■ TEXT SEGMENT ■
On Sat, Jun 1, 2019 at 12:52 PM Morris de Oryx <morrisdeoryx(at)gmail(dot)com>
wrote:

> Jeremy's question is *great*, and really well presented. I can't answer
> his questions, but I am keenly interested in this subject as well. The
> links he provides lead to some really interesting and well-though-out
> pieces, well worth reading.
>
> I'm going to try restating things in my own way in hopes of getting some
> good feedback and a basic question:
>
> *What are the best ways to index low cardinality values in Postgres?*
>
> For an example, imagine an address table with 100M US street addresses
> with two character state abbreviations. So, say there are around 60 values
> in there (the USPS is the mail system for a variety of US territories,
> possessions and friends in the Pacific.) Okay, so what's the best index
> type for state abbreviation? For the sake of argument, assume a normal
> distribution so something like FM (Federated States of Micronesia) is on a
> tail end and CA or NY are a whole lot more common.
>
> A *B-tree* is obviously a pretty *bad match* for this sort of situation.
> It works, but B-trees are ideal for *unique* values, and super large for
> repeated values. Not getting into the details or Postgres specifics of
> various kinds of traditional B-trees. (I think B*?) Doesn't matter. You
> have a huge index because the index size is closely related to the number
> of *rows*, not the number of *distinct values*.
>
> Alternatively, you could set up *partial indexes* for the distinct
> values, like so:
>
> Running 10 Million PostgreSQL Indexes In Production (And Counting)

■ RECORDED INFORMATION ■
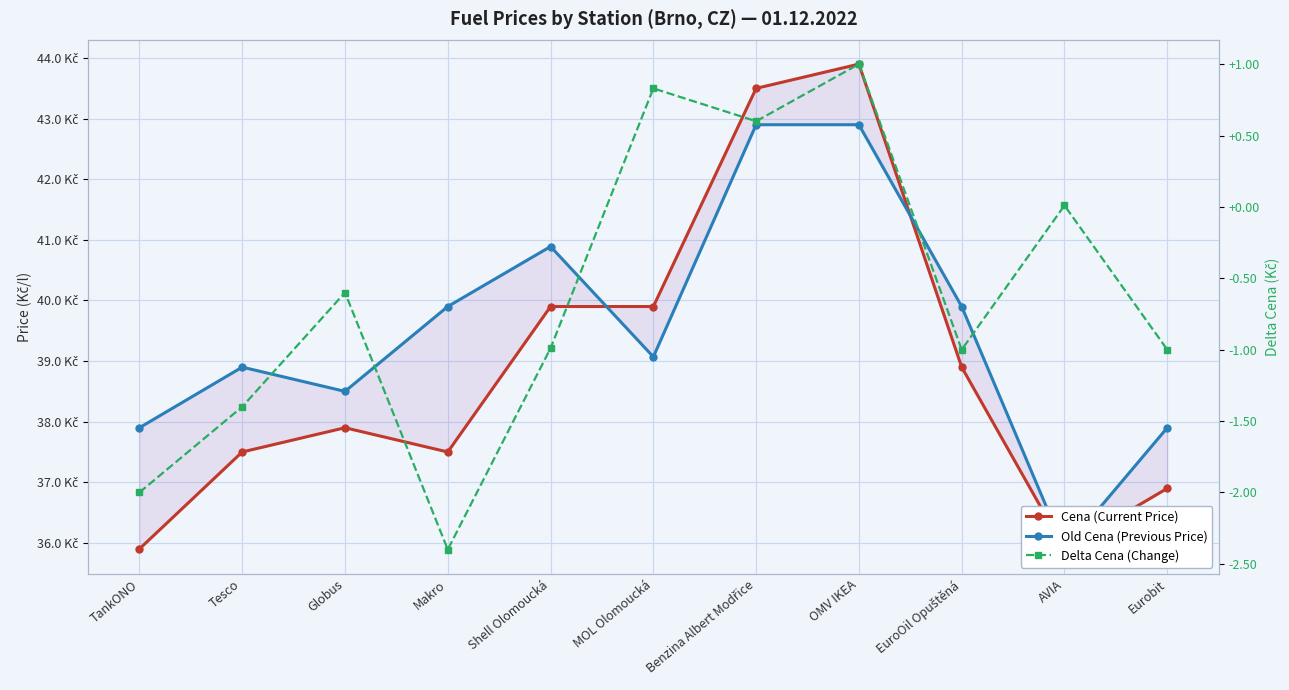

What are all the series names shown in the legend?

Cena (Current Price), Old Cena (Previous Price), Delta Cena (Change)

==

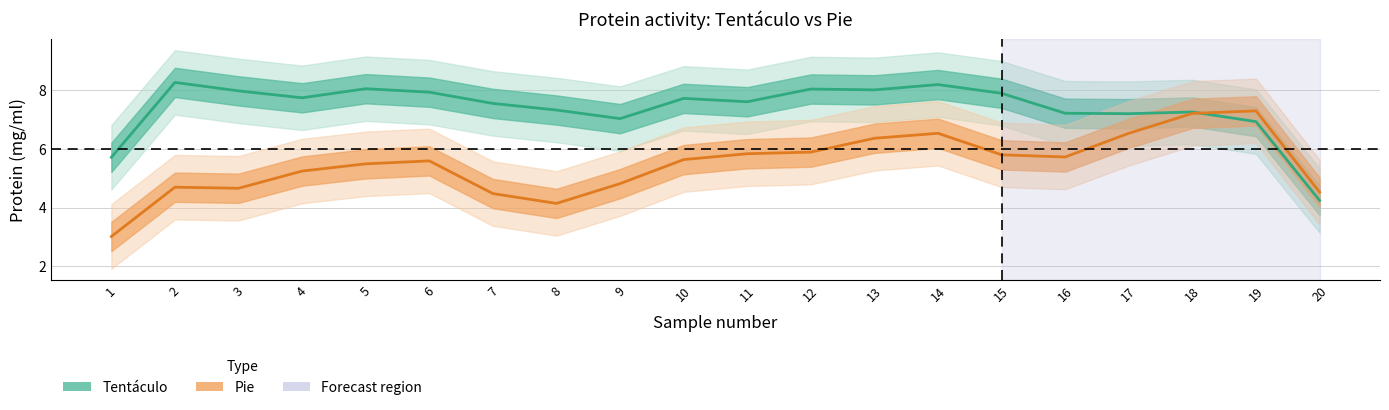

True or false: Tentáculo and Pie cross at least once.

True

---

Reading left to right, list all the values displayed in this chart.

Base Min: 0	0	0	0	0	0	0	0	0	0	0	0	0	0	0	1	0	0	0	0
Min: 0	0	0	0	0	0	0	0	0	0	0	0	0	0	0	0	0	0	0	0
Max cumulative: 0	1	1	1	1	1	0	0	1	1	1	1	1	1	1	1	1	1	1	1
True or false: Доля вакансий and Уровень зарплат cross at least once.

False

■ PROBLEM REQUIREMENTS ■
Extend the mailing-list message about indexing low-cardinality values in Postgres, starting right after its last line.

■ THE ANSWER ■
>
> https://heap.io/blog/engineering/running-10-million-postgresql-indexes-in-production
>
> Like Jeremy, I've wondered about *GIN indexes* for low-cardinality
> columns. Has anyone tried this out in PG 10 or 11? It sounds like a good
> idea. As I understand it, GIN indexes are something like a B-tree of unique
> values that link to another data structure, like a tree, bitmap, etc. So,
> in my imaginary example, there are 60 nodes for the state codes [internally
> there would be more for padding free nodes, evenly sized pages, etc....just
> pretend there are 60] and then linked to that, 60 data structures with the
> actual row references. Somehow.
>
> It can imagine things going quite well with a GIN or btree_gin. I can also
> imagine that the secondary data structure could get bloaty, slow, and
> horrible. I've worked with a system which uses bitmaps as the secondary
> structure (at least some of the time), and it can work quite well...not
> sure how it's implemented in Postgres.
>
> So, does anyone have any links or results about efficiently (space and/or
> time) indexing Boolean and other low-cardinality columns in Postgres? I'm
> on PG 11, but figure many are on 9.x or 10.x.
>
> References and results much appreciated.
>
> Thanks!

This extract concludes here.